Tolak Pandangan Metafisik Dogmatis, Rahasia Strategi Muhammadiyah
Ketua Umum Pimpinan Pusat Muhammadiyah, Haedar Nashir, mengatakan, kesuksesan Muktamar Muhammadiyah dan ‘Aisyiyah ke-48 di Surakarta beserta Muktamar Nasyiatul Aisyiyah di Bandung baru-baru ini menuai banyak pujian dari banyak pihak. Persyarikatan Muhammadiyah disebut telah memberikan contoh keteladanan.
Kesuksesan Muktamar, menurutnya, berasal dari energi yang dimiliki Muhammadiyah, yaitu energi yang bersifat ruhaniah dan metafisik. Energi itu kata Haedar adalah nilai tauhid yang termanifestasi dalam alam pikiran dan amaliyah warganya.
“Jadi bukan dalam pandangan-pandangan tauhid yang bersifat pemurnian semata, tapi ada dinamisasi transformasi. Al-Maun misalnya adalah contoh paling nyata dimensi tauhid yang memunculkan gerakan dan seluruh amal usaha,” jelasnya dalam iftitah Pengajian Bulanan PP Muhammadiyah, Jumat lalu.
Dimensi tauhid kata dia telah dijadikan sebagai energi kolektif Persyarikatan Muhammadiyah dalam beramal saleh sejak masa awal. Dimensi ini juga memiliki distingsi yang membedakan Muhammadiyah dengan kelompok Islam lainnya.
Tak Ada Pandangan Metafisik Dogmatis
“Di Muhammadiyah, tauhid itu tidak dibiarkan menjadi pandangan-pandangan metafisik yang dogmatik, tapi dipancarkan sehingga melahirkan manifestasi dan dorongan bagi kita. Dengan tauhid itu melahirkan pergerakan kita yang mau berbuat dengan keikhlasan. Jadi tauhid ditampilkan dalam bentuk ikhlas dan ikhlas itu tidak dibicarakan di Muhammadiyah, tapi dipraktekkan dalam hidup dan itu bisa jadi jargon, hingga state of mind,” ujar Haedar, dikutip Minggu 11 Desember 2022.

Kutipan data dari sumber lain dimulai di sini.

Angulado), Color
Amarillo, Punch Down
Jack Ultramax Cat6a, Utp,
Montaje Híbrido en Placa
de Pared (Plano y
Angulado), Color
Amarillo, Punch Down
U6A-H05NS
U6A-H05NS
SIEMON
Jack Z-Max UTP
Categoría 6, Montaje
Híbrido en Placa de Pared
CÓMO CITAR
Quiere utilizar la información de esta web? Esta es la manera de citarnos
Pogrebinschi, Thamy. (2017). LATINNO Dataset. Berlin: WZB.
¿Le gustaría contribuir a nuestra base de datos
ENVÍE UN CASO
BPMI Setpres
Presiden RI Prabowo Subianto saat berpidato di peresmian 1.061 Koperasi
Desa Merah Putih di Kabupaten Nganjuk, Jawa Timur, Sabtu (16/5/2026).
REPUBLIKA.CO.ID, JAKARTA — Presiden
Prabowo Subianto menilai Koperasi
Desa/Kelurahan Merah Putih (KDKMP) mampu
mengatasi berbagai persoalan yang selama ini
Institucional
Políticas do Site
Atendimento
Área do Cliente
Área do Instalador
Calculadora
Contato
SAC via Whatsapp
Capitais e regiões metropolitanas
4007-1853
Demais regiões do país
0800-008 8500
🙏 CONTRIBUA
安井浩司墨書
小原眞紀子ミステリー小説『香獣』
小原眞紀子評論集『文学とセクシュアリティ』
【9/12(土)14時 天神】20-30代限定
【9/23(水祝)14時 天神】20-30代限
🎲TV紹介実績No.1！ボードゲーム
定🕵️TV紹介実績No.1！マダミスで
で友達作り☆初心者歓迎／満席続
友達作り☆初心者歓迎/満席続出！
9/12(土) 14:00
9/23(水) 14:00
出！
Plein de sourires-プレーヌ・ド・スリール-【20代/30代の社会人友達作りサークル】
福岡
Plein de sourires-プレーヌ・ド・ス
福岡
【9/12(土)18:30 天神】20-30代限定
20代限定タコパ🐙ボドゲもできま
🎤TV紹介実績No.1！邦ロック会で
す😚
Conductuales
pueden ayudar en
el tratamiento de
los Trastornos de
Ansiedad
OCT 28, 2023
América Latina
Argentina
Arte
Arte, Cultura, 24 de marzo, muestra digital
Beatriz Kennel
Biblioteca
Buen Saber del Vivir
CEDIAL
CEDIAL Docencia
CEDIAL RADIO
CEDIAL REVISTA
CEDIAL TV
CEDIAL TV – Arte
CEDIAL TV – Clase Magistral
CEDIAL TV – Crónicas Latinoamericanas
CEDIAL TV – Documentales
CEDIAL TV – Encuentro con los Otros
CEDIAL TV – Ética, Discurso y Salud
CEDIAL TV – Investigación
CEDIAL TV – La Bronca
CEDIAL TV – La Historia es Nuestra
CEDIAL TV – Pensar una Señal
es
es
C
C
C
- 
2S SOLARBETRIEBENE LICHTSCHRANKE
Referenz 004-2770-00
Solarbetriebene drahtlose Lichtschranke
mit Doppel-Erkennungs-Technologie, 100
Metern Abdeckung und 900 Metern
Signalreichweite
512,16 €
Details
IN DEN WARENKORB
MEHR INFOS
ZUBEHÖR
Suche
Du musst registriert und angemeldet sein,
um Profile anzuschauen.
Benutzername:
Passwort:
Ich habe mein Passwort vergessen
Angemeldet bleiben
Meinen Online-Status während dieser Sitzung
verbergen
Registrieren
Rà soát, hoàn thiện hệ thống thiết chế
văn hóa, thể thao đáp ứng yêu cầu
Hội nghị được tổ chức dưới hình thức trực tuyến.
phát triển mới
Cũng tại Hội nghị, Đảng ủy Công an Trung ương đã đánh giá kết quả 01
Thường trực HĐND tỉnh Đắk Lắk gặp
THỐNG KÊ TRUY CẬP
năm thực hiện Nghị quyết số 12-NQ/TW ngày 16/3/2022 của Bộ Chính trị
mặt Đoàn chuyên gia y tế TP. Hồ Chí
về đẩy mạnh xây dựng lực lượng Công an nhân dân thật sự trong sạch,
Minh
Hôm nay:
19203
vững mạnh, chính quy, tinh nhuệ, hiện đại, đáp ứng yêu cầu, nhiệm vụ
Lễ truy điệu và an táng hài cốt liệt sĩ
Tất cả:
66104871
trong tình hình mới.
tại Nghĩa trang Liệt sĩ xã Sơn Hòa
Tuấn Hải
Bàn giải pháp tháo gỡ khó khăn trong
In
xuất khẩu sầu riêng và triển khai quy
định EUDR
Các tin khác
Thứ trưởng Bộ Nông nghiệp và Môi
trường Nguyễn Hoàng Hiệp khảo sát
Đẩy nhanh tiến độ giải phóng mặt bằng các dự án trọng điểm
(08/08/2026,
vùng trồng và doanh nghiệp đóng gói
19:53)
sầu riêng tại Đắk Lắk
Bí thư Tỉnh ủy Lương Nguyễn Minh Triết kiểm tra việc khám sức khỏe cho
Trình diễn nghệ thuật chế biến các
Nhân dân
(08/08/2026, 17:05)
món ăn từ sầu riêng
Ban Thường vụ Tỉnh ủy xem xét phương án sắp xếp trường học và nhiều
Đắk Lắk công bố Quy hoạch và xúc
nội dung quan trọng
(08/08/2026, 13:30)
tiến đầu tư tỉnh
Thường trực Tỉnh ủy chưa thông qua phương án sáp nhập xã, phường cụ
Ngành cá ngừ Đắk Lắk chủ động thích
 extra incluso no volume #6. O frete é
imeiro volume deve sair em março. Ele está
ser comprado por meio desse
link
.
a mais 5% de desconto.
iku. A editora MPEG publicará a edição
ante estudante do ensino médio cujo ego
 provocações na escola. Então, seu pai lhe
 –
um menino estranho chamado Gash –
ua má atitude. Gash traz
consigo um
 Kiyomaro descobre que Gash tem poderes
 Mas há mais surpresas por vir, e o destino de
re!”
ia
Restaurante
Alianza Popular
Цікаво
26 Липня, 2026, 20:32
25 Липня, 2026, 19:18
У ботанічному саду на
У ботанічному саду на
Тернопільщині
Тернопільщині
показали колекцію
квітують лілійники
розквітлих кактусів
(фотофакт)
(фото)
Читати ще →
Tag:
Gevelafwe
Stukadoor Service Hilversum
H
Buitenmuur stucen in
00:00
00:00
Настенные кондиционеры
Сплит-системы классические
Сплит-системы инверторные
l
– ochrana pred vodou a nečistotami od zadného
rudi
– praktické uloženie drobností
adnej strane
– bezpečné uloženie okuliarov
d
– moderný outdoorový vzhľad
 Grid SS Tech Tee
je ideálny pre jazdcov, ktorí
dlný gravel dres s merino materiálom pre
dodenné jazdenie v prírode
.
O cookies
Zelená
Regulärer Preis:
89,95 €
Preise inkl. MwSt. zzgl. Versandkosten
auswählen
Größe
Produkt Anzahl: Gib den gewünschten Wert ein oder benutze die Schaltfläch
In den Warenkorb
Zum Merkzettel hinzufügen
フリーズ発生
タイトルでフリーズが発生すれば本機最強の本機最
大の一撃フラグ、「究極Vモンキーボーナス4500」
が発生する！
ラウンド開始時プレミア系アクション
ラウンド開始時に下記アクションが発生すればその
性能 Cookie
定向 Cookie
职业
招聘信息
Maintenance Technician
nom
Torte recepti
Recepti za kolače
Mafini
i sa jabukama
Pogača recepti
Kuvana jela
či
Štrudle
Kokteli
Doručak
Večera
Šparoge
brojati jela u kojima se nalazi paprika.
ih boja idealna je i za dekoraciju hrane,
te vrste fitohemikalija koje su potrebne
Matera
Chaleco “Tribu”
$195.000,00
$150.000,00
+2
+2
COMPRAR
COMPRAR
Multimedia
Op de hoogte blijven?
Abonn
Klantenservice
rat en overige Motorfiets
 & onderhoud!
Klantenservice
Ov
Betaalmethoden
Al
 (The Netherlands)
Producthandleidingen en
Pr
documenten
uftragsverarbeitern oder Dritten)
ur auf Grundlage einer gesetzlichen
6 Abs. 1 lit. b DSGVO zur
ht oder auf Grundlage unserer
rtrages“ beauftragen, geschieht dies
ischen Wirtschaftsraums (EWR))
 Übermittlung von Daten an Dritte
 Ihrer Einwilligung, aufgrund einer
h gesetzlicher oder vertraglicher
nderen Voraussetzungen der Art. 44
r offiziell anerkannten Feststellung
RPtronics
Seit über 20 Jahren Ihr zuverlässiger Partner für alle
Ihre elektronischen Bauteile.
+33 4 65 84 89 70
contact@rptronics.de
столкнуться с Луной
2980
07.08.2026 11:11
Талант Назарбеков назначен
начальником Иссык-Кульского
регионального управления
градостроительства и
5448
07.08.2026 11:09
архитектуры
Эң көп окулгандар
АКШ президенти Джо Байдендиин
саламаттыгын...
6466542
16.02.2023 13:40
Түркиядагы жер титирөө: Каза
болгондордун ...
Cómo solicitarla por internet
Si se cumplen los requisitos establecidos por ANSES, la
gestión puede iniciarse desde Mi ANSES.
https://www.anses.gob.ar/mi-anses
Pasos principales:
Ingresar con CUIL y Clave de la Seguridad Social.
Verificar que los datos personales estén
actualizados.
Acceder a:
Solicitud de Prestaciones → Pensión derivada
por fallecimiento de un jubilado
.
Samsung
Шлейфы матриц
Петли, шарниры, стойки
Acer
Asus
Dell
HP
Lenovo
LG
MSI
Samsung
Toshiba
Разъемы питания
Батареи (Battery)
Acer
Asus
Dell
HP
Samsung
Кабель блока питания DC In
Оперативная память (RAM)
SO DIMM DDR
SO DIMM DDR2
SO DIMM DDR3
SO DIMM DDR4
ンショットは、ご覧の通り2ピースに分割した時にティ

Penampakan dari dimensi tauhid itu lanjutnya dapat dilihat pada energi keikhlasan yang ada dalam penyelenggaraan Muktamar.
“Ketika mau Muktamar, semua punya energi ikhlas bahwa kitaa ini tidak mengejar jabatan. Sehingga muncul adagium jangan cari jabatan di Muhammadiyah, tapi ketika mendapat harus ditunaikan dengan amanah,” imbuhnya.
Bahkan, amanah bukan patokan untuk beramal saleh. Kata Haedar banyak warga Persyarikatan yang tidak memiliki jabatan namun khidmatnya untuk Muhammadiyah sangat luar biasa.
“Itulah energi ruhaniah yang hidup dan sifatnya punya kekuatan abadi dan sunatullah yang kokoh dan tidak bisa terkalahkan oleh apapun. Inilah yang jadi kekuatan Muhammadiyah,” kata Haedar.
“Maka dengan energi itu maka orang Muhammadiyah punya jiwa tulus, yang itu teruji di kala titik-titik kritis seperti kecewa, tidak dihargai, tidak berjabatan, di situlah ujian ikhlas. Tapi itu yang hidup dan jadi kekuatan Muhammadiyah,” tambahnya.
“Maka ketika (energi dan dimensi tauhid) itu luruh, terkontaminasi oleh kepentingan-kepentingan jangka pendek dan inderawi, maka yang muncul adalah pragmatisme. Maka ketika kita ingin energi baru, maka kekuatan energi ruhani (tauhid dan ikhlas) ini harus tetap hidup,” kata Haedar memberi nasihat.